At this point, I think the most any of us dare hope is for a shifting (at some point, or gradually) of the emphasis from making a living to making a life. To that end, & despite appearances of seemingly random scrambling, I think I must have always had an 'unplan' churning away in the back of my head, kind of like an unsung background program while I focused on a more pressing foreground ap. 
I have a lot in common with Henny Penny, chiefly that my friends poked fun at my over-the-top emphasis on toil. They would jab that I was trying to pay off my mortgage last week. Sometimes, after a few sleepless nights spent making jewelry & ornaments during high season, I questioned my sanity too.  
        (Best coworker in the world--Mu)
An aside:  a lot of their apparent jibes were just their way of trying to convince me that I am human & in fact need sleep. My friends & my Mom know I am beyond bullheaded & that humor is really the only way to change my behavior. That, or making me believe it is my idea. Also, there is ABSOLUTELY NO WAY I could have worked like I did without an unseen army of support from Mom & my friends. From seemingly random drop bys just when I was setting up, lugging, or taking down, to food, beverages, laughs, supplies, opinions, ideas, & actual financial support (thanks Mom!), I get by with a lot of help from my Mom & my friends. They have been integral in any life- or financial-goals met.  
   (View of landscape change--realized by decidedly UN-glamorous labor of friends + solar)

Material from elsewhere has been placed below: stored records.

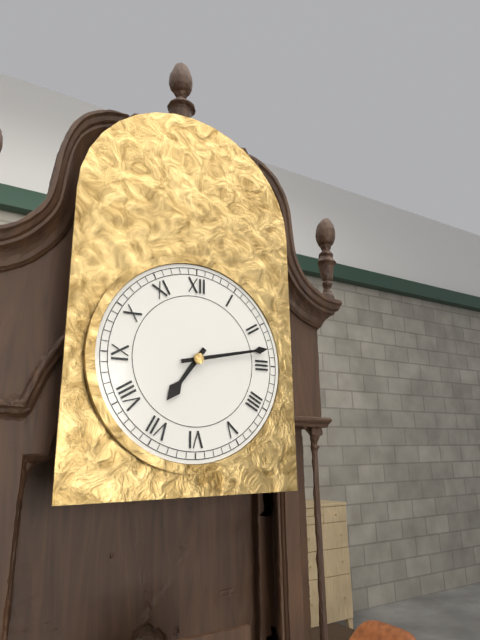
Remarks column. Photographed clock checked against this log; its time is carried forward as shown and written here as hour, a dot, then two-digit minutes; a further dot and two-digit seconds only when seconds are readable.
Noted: 7.13
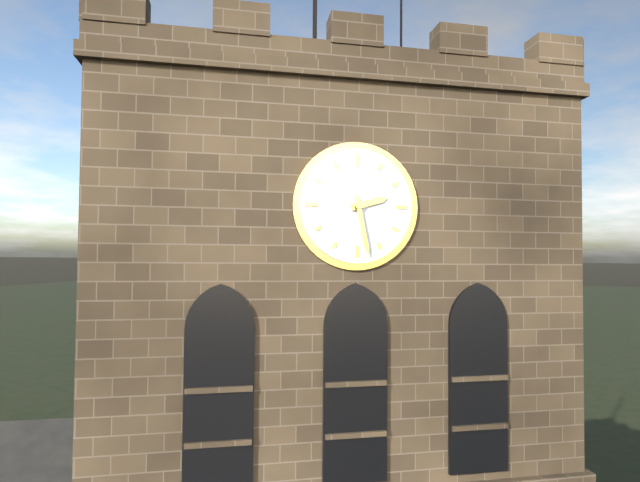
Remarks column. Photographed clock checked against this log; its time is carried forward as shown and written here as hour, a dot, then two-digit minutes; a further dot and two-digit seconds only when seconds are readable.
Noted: 2.28
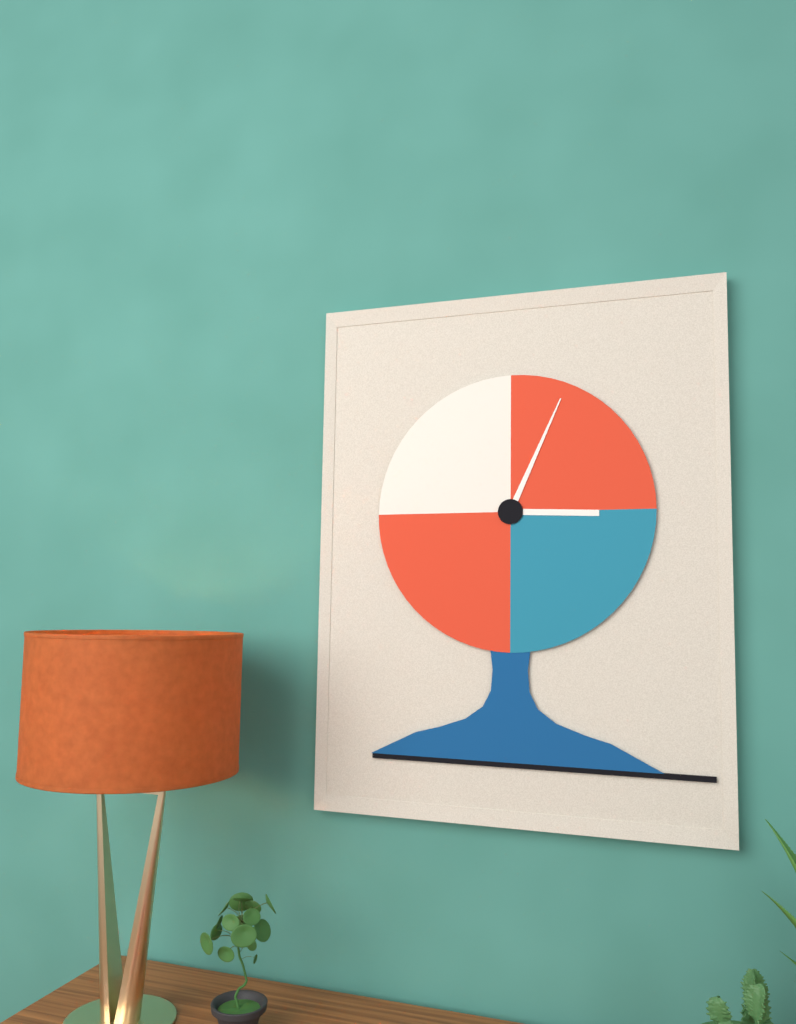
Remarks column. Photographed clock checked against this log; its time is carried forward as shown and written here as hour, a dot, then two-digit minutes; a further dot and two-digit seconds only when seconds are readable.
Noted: 3.04
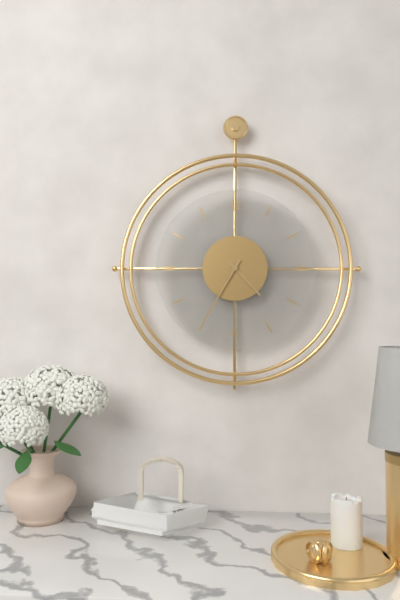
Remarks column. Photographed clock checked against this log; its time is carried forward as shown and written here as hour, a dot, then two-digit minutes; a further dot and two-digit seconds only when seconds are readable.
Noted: 4.35
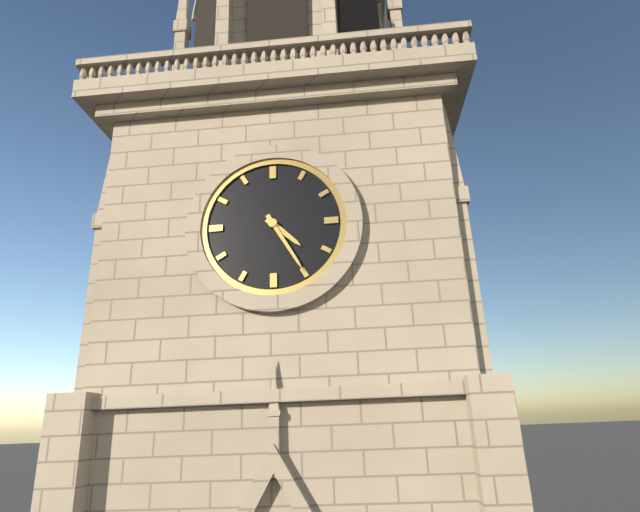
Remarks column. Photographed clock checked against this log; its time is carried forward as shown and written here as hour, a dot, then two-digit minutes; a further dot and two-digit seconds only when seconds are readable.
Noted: 4.25
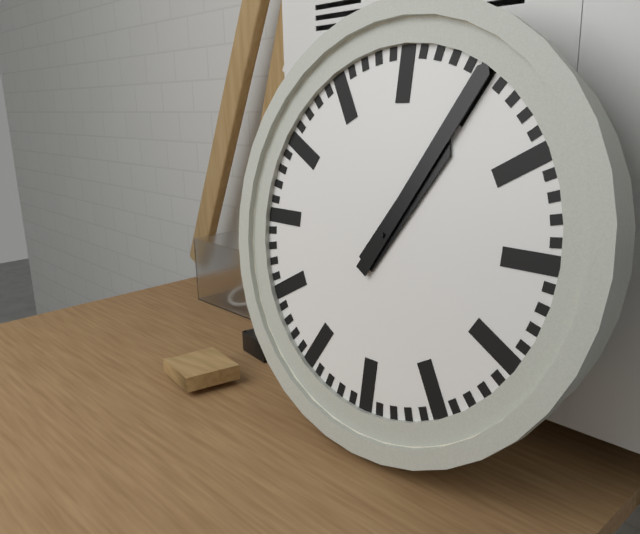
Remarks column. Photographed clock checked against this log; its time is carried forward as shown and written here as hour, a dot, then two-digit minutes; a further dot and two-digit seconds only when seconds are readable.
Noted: 1.05
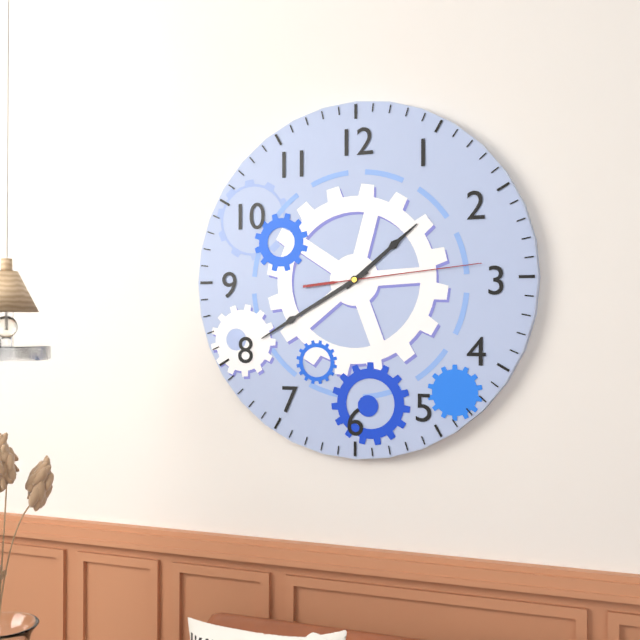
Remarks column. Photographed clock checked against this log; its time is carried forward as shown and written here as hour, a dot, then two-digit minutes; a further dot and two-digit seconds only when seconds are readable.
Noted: 1.40.14
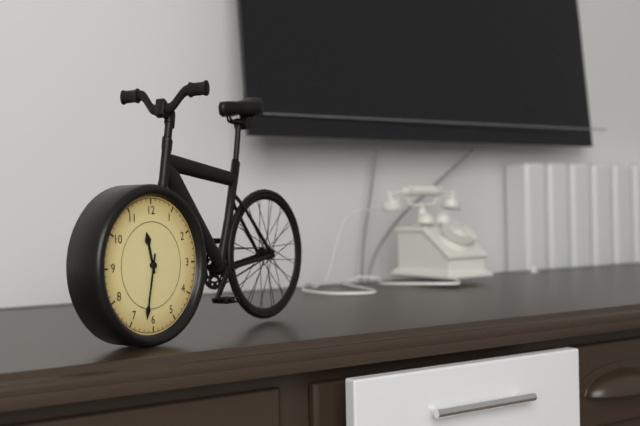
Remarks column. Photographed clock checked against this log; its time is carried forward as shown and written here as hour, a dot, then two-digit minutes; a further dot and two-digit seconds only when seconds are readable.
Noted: 11.32
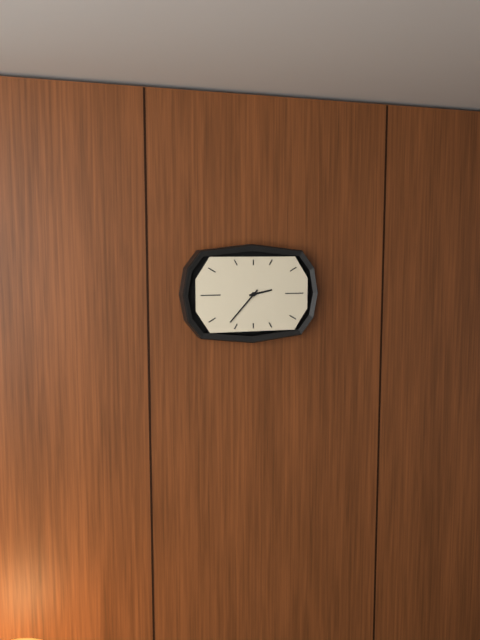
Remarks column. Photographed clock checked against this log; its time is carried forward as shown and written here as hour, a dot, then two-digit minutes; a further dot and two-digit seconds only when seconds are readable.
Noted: 2.37
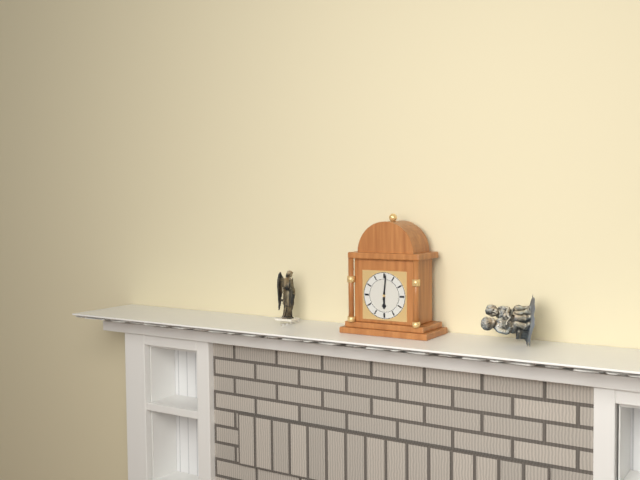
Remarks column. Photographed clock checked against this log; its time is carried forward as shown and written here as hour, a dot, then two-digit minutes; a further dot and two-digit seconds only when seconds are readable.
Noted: 6.01
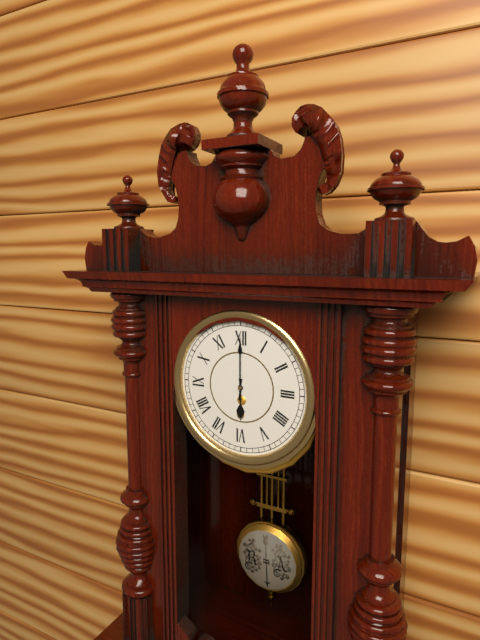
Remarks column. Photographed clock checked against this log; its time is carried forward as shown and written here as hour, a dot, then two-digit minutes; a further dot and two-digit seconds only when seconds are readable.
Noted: 6.00
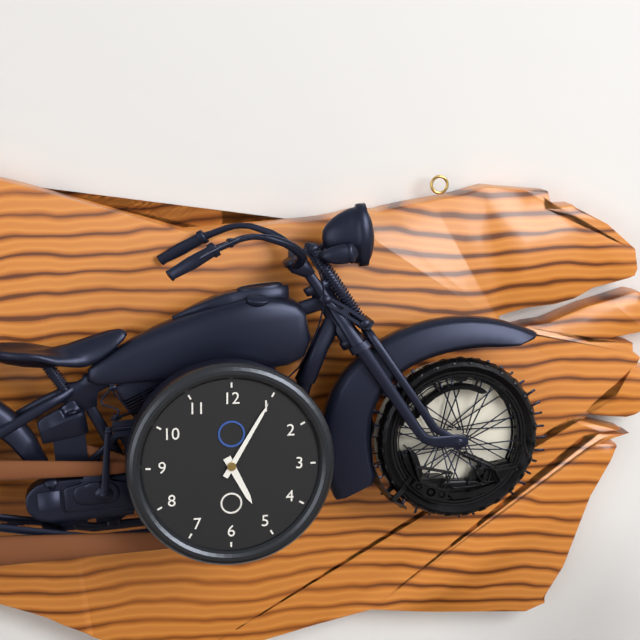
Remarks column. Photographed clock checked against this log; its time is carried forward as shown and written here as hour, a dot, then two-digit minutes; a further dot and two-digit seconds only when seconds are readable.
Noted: 5.05
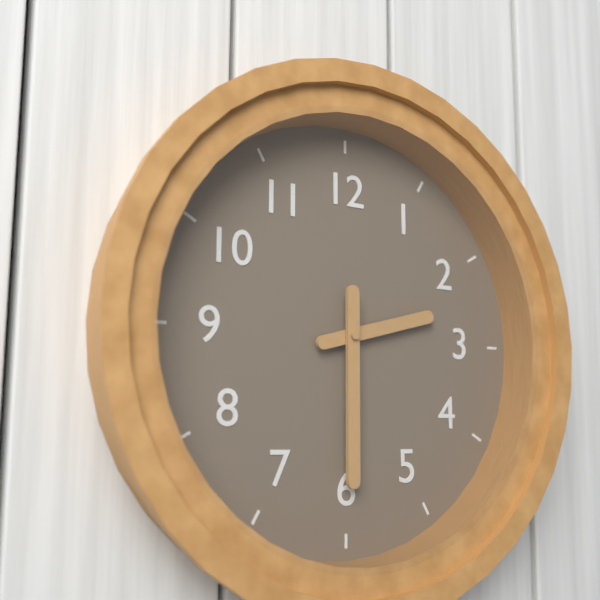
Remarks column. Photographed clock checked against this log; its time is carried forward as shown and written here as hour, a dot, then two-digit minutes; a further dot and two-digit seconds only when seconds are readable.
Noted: 2.30
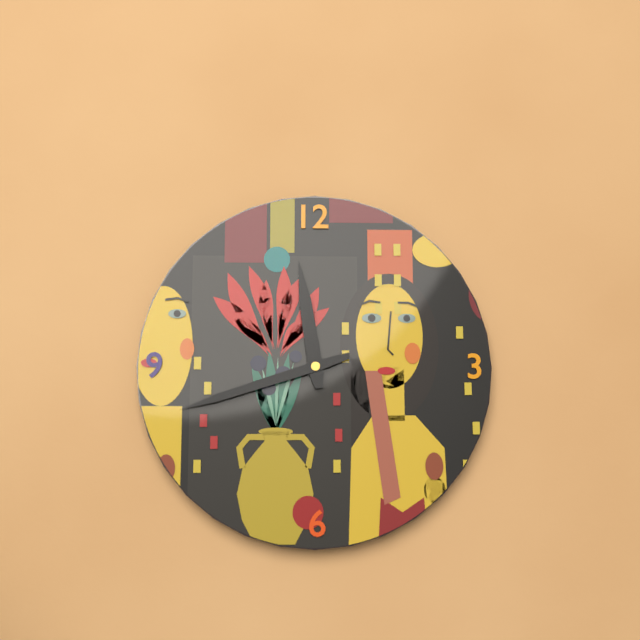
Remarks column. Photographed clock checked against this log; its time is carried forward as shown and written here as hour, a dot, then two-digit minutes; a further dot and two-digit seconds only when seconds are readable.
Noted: 11.42
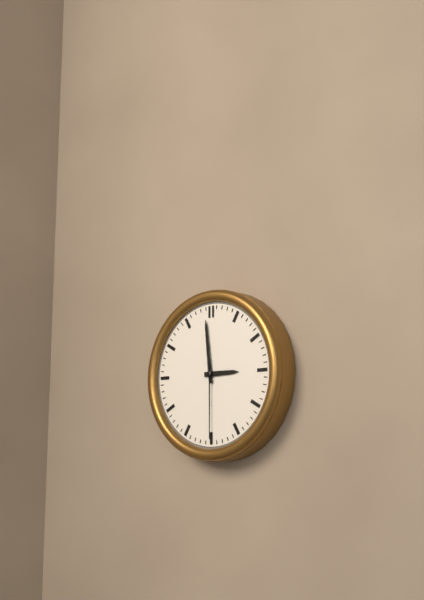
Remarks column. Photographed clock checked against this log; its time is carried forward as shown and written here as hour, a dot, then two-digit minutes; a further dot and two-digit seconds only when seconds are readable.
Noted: 2.59.30
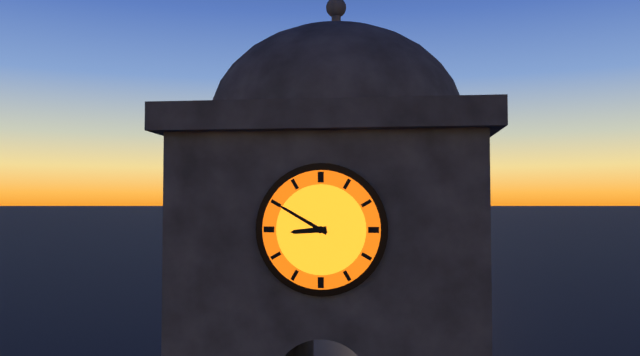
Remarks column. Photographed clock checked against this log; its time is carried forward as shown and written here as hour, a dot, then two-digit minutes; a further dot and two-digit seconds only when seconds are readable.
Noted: 8.50
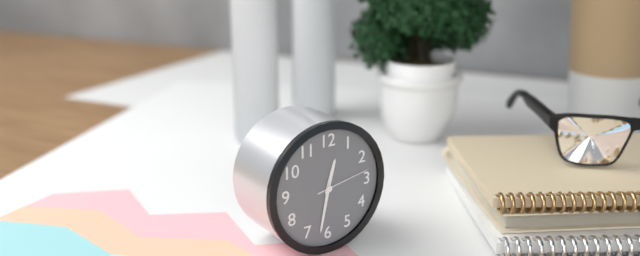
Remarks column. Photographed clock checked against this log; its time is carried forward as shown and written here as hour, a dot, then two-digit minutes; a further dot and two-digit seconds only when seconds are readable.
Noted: 12.32.13
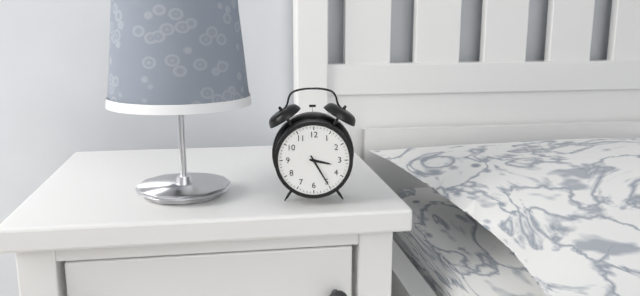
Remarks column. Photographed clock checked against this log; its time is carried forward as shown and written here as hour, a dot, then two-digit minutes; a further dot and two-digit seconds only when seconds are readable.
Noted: 3.25
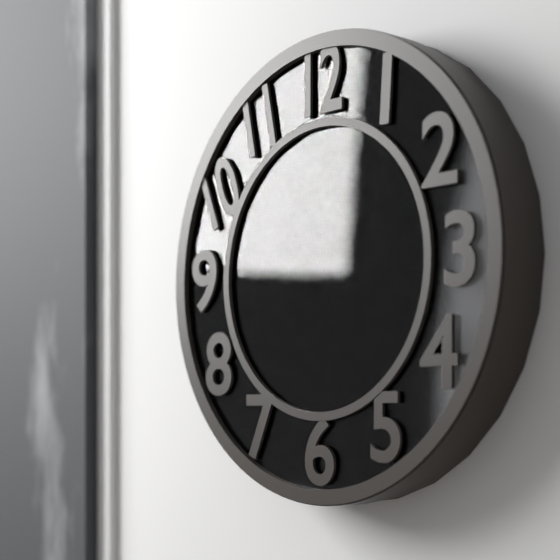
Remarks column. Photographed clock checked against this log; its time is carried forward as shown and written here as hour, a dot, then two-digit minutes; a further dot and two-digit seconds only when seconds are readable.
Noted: 12.03
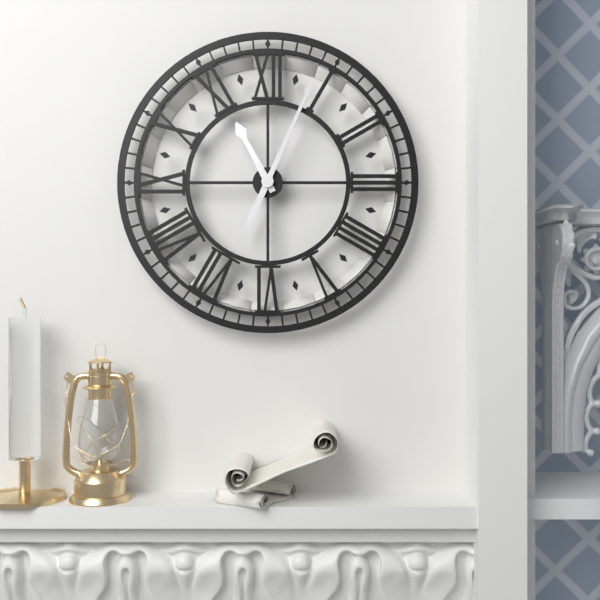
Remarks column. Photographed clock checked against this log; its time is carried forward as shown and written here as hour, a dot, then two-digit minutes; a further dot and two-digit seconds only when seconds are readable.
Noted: 11.04
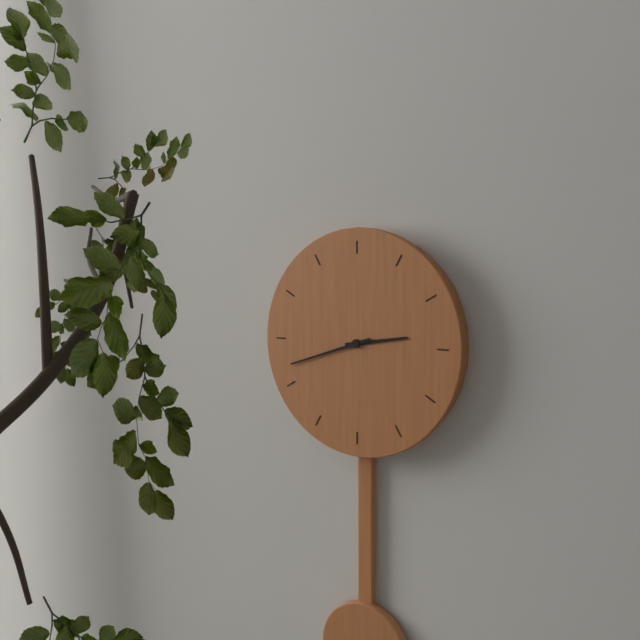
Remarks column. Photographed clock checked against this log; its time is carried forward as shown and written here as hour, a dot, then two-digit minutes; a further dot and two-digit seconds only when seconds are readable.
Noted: 2.42
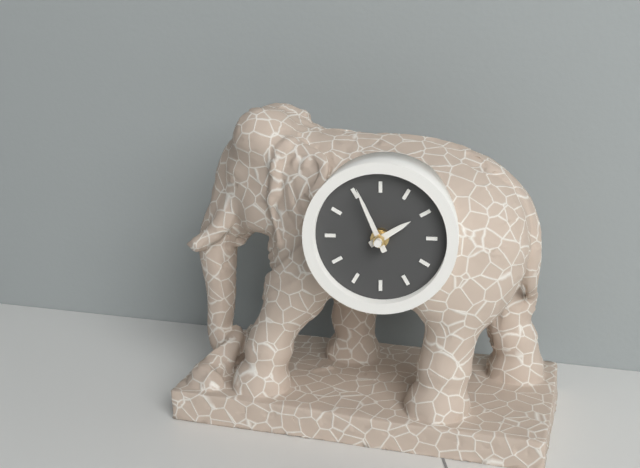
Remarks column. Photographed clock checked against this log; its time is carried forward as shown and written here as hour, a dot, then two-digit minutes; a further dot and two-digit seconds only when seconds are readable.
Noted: 1.56
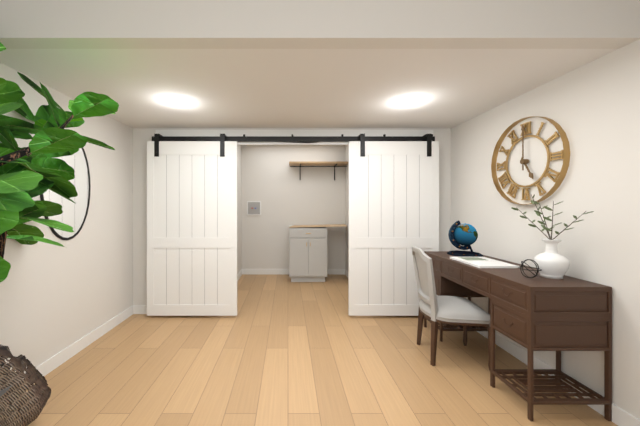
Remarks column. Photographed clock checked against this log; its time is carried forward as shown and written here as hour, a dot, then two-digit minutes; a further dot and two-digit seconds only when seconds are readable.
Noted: 5.00
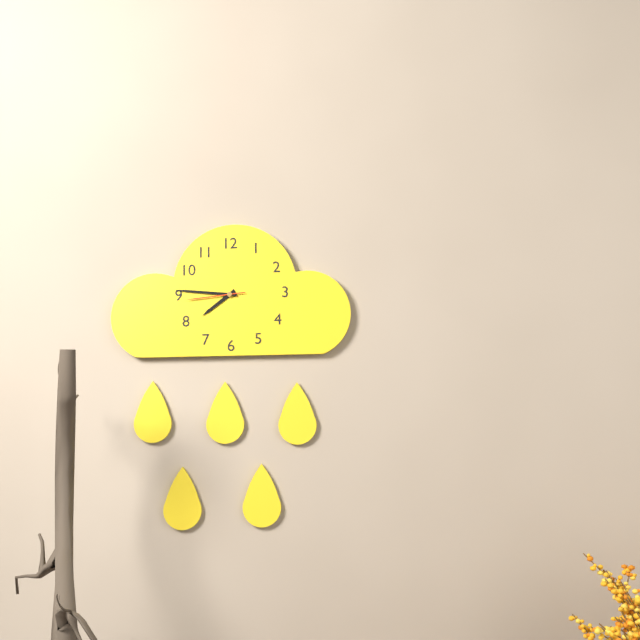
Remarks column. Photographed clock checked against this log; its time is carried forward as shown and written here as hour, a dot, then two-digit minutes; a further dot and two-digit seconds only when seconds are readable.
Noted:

So now what?  When you've rushed headlong at one goal for several years, once met, how do you put on the brakes instead of running off the edge into thin air, a la Wiley Coyote?  

I'm just starting to answer that for myself. Not pretending this is a good template for everybody, mine looks more like a shift from 'plan it for someday' to 'WHY NOT NOW?  It doesn't sound like a big deal & thus far I'm not talking about huge life changes, but it requires a fundamental brain retrain, even for the smaller stuff. Most of mine is about arty & construction projects. And it is about stomping down some fear. Drowning by doing that damnable voice of doubt (mine sounds like Bush saying 'wouldn't be prudent').  

Saturday 9 May 2015

Anti-Pro Day (First Annual)


This morning I officially declared today, & all Mom's Day Eves hereafter in perpetuity, 'Anti-Pro Day.'  That is to say, today is a day dedicated to the systematic eradication of things we've procrastinated about for at least two months*.'  (*Note:  the two month line of demarcation is a proviso to weed out things we have merely put off, & that we will take care of before the point at which said delay becomes an embarrassment.). 
             (Mythical studio organization system I've procrastinated about forever)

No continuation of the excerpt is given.